With a stable of new faces already barnstorming the country and cultivating high-dollar donors, Huntsman's window is shorter than others.
"He has to show he's grown from the process. The high-net donors want to find their horse early and want to be influential. He has to show he's offering new ideas, new leadership sooner rather than later before these people are committed to other candidates," said a former campaign aide familiar with campaign fundraising.
The most optimistic Huntsman allies are fond of noting that the last two GOP nominees were also tagged as moderates, and that Huntsman, could realistically punch through in early states like Iowa and South Carolina with a divided hardline conservative vote.

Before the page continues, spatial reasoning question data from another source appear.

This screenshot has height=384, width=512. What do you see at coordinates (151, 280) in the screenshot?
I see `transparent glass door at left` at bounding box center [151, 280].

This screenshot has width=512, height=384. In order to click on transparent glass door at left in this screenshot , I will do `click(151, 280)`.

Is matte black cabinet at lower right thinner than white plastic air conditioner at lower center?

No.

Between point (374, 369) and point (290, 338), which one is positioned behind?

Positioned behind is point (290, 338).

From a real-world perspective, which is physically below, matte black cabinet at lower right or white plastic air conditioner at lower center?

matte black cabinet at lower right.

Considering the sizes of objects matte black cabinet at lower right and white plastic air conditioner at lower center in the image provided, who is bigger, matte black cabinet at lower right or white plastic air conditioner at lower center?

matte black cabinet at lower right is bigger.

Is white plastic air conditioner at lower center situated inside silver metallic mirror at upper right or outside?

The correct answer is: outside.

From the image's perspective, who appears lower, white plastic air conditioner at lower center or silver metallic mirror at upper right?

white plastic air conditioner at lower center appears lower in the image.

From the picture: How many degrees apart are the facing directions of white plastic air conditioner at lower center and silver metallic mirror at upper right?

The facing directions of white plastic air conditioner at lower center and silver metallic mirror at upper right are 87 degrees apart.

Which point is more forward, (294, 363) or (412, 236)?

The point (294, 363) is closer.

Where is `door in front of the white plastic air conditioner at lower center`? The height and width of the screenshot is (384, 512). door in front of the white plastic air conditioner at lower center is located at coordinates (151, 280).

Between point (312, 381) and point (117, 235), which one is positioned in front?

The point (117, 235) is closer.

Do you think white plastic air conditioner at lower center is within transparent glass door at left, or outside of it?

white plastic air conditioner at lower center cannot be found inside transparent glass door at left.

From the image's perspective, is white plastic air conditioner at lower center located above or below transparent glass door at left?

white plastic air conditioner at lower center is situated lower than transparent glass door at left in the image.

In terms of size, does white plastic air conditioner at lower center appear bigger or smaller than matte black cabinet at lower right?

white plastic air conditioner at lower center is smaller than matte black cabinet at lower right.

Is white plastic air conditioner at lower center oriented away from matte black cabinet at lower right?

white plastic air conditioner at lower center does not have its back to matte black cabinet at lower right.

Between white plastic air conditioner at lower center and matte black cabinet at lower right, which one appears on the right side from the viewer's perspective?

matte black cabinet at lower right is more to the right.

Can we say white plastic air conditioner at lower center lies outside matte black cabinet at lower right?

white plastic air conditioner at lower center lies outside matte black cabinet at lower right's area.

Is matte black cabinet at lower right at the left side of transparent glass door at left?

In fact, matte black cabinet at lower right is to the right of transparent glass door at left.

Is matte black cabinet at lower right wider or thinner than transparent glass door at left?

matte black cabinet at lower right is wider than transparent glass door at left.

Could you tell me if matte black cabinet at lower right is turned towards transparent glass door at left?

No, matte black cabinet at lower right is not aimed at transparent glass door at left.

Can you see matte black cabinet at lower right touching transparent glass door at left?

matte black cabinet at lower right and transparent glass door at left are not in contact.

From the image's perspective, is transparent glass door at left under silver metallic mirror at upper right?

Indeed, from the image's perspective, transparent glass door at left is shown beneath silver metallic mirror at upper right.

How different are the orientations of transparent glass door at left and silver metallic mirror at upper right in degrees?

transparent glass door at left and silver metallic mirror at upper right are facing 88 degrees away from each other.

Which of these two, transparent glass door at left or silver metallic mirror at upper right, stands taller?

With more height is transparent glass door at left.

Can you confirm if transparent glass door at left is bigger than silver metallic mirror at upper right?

"The marketplace will determine that,” he said, when asked if a pro-gay-marriage Republican, such as himself, could be a viable 2016 GOP nominee, “and we have to decide whether we want to win or lose."
Long odds don’t necessarily preclude presidential runs. Above all, Huntsman wants to be part of the conversation—“ideas will drive people,” he’s fond of saying— and another campaign could facilitate the more attainable goal within a GOP administration or cabinet position like secretary of State. (Who among the 2016 aspirants would have a more useful perspective on the current drama with North Korea than Huntsman?)
Richard Quinn, a veteran South Carolina consultant and 2012 Huntsman adviser, said he remains a fan of the governor and would work for him again.
But he predicted Huntsman's success in the party could end up revealing more about the GOP than the candidate.
"Jon Huntsman's viability as a nominee is a measure of the learning curve of the Republican Party. He's clearly a voice for the future," he said.